Rule 3: Build Platforms and Ecosystems – Not just products
  1. Think platforms, not just products.
  2. Think ecosystems, not just platforms.
  3. Create some of your own complements.
  4. Evolve and invent new platforms to avoid obsolescence.
I like this quote from Steve Jobs “We are the only company that owns the whole widget – the hardware, the software and the operating system. We can take full responsibility for the user experience. If you have an extreme passion for producing great products, it pushes you to be integrated, to connect your hardware and your software and content management. You want to break new ground, so you have to do it yourself. If you want to allow your products to be open to other hardware or software, you have to give up some of your vision.”
Another great one from Bill Gates “Microsoft is the company that has worked with independent software developers more than any other company… Why did we beat other operating systems?
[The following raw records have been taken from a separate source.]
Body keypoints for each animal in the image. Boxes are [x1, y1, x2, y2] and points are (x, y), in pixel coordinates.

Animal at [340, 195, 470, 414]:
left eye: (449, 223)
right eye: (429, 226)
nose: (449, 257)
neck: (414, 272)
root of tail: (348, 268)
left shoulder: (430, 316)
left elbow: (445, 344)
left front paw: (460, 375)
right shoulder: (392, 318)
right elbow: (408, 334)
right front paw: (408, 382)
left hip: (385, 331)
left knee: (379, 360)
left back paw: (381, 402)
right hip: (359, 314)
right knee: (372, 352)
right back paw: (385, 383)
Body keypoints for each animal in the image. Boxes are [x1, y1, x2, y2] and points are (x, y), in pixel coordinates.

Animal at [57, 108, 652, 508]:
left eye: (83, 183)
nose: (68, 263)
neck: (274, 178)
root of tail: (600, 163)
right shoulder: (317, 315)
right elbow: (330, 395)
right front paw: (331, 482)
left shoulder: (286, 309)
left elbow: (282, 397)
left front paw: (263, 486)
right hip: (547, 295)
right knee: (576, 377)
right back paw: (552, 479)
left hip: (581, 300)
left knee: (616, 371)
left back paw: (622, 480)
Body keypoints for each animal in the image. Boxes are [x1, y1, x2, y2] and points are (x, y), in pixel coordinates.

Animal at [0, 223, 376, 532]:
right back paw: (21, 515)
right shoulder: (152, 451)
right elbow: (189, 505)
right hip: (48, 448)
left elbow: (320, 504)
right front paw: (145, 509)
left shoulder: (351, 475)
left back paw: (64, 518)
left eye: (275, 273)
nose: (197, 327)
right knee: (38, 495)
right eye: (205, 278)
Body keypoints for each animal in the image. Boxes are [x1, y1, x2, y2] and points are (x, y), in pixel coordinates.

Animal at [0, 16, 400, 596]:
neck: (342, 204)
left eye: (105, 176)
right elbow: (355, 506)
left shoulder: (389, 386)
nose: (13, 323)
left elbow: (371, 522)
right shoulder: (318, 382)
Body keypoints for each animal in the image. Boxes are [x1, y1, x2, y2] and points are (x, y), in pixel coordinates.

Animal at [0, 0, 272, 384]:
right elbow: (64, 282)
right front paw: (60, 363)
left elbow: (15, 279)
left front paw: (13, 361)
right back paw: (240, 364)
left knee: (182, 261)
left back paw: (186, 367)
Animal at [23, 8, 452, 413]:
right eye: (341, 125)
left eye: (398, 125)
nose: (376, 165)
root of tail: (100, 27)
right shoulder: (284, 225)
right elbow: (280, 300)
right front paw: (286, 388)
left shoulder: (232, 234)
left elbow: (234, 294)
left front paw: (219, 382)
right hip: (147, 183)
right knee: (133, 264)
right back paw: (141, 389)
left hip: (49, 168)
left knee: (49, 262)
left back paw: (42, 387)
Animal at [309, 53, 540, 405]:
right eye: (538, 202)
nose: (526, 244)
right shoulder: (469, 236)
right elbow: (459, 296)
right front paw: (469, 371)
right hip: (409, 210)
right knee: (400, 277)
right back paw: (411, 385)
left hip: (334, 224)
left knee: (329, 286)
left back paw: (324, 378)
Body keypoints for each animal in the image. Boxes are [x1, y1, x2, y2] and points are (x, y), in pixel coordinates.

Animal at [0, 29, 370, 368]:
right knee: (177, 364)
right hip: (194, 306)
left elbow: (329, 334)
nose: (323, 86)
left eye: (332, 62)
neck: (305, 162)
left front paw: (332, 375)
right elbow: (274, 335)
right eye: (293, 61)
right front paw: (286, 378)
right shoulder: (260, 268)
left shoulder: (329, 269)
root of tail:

Because we worked with independent software companies to get them to write applications.”
Rule 4: Exploit Leverage and Power – Play Judo and Sumo
  1. Stay under the radar.
  2. Keep your enemies close.
  3. Embrace and extend competitor’s strengths.
  4. Don’t be afraid to throw your weight around.
 The authors day that both Bill Gates and Steve Jobs became masters of “co-opetition” competing and cooperating with other companies at the same time. Knowing when to stay under the radar, when to work with your rivals, when to embrace and extend competitor’s strengths and when to throw your weight around can make the difference between failure and success.
Tactical judo requires mental flexibility, the ability to compromise, and the discipline necessary to put aside corporate pride and follow a competitor’s lead. Tactical sumo requires toughness above all.
Rule 5: Shape the Organization around Your Personal Anchor
  1. Know thyself – warts and all.
  2. Pay extraordinary attention to detail – selectively.
  3. Never lose sight of the big picture.
  4. Give power to people with “the knowledge.”
This Steve Jobs quote is awesome “Getting fired from Apple was the best thing that could have ever happened to me. The heaviness of being successful was replaced by the lightness of being a beginner again, less sure about everything. It freed me to enter one of the most creative periods of my life.”
I found this book to extremely engaging and had a lot of food for thought. It is a very well researched book based on solid evidence from the three greatest strategists of all time.